Kaylene Whiskey
Ngura Pukulpa – Happy Place




The short video Ngura Pukulpa – Happy Place offers an extensive view of Whiskey’s Country (Aboriginal land), which reigns through ancestral connections as well as camp fabulousness. The work is experienced as a music video clip where the artist’s voice repeatedly shouts out: “My name is Kaylene! Imantura Whiskey!” (Imantura is the artist’s name in Yankunytjatjara). The first scene is a bird-eye-view of the Whiskey’s arid Country, followed by the artist’s entrance fashioning a glittery dress and hot pink wig as she flies above the vast expanses. At times accompanied by figures born out of her brush and canvas, Kaylene appears dancing with her party crew, erupting in joyous pageantry and celebration, and crossing between the borders of country and fantasy. The seven women reference the seven sisters’ story, one of the main ancestral folk songs/creation stories. In this version, the seven sisters traverse the desert on a Land Cruiser (which could be read as a symbol of settler colonialism) in what appears to be referencing the Australian cult film The Adventures Of Priscilla Queen Of The Desert (1994). Here, animals, spirits, stars, and pop stars all celebrate Whiskey, pointing to the complex landscapes of contemporary First Nations narratives. They hail her as an icon, a diva, and a model of strength and power for women of many worlds who weren’t always the centre and the voice of the story. Fun is thus elevated as the highest form of political affirmation of presence and vibrancy by the artist and her community.

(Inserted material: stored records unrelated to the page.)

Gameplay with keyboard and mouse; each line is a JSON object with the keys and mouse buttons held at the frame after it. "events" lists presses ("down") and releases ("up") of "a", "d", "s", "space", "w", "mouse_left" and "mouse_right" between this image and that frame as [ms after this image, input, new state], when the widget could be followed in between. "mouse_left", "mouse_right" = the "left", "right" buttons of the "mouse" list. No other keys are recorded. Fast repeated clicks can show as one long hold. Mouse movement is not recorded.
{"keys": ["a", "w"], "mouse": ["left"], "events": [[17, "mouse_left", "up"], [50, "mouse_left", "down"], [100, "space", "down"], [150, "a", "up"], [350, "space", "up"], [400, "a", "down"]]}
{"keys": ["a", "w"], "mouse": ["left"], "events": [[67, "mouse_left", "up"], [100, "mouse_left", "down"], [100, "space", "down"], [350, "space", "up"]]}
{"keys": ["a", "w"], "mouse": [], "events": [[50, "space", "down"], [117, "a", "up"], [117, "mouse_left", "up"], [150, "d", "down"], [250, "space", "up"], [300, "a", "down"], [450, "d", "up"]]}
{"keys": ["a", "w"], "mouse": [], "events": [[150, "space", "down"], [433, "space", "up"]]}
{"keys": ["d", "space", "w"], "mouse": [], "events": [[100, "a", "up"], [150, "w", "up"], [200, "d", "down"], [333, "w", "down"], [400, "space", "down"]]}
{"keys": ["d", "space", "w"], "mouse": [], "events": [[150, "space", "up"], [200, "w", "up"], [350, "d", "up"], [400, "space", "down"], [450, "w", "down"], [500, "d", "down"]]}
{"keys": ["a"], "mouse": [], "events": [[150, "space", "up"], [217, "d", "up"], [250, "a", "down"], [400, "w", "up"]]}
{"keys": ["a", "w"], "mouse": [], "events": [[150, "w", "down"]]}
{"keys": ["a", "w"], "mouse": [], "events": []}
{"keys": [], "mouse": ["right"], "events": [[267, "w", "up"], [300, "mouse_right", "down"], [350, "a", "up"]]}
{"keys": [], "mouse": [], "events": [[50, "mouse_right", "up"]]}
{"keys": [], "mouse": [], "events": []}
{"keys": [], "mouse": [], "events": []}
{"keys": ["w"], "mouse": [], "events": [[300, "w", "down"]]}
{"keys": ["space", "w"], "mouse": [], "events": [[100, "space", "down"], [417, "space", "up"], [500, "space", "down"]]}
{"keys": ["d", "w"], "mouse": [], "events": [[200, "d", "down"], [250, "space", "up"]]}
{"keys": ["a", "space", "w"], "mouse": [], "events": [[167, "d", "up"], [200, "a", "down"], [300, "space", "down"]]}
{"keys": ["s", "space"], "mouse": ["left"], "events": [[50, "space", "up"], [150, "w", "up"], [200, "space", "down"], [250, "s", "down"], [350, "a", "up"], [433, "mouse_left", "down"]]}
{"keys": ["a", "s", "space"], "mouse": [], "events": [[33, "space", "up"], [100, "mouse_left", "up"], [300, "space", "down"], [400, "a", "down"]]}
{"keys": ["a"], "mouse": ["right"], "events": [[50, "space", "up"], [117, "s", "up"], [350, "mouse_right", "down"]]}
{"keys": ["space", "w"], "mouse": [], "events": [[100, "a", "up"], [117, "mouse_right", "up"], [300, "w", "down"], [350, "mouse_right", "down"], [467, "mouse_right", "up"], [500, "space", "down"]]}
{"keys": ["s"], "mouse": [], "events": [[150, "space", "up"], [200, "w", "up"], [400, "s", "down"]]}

Kaylene Whiskey’s appropriation of Western pop culture, American mainstream television, manifests itself in a unique empowering visual language; a fantasy world where a black wonder woman befriends Dolly Parton. Her iconography merges comic style figuration alongside the ‘dot’ iconography of Australia’s Central Desert, stemming from her Anangu culture. Her paintings celebrate happiness and joy as forms of resilience, and indirectly challenge the cultural essentialisms projected upon Aboriginal art. Her unapologetic liberty and life philosophy debunks the paternalistic establishment of ‘White Australia’ institutionality, as it devours its culture. The scripts of Whiskey’s videos are produced closely through her vision and direction, and they almost always include her own voice and narrative as voice over or singing. Her position in contemporary First Nations art has radically transgressed the art field, turning her art and story part of the public sphere’s conscience on Aboriginal representation, becoming perhaps the most iconic living female artist in Australia today, having national and international exhibitions.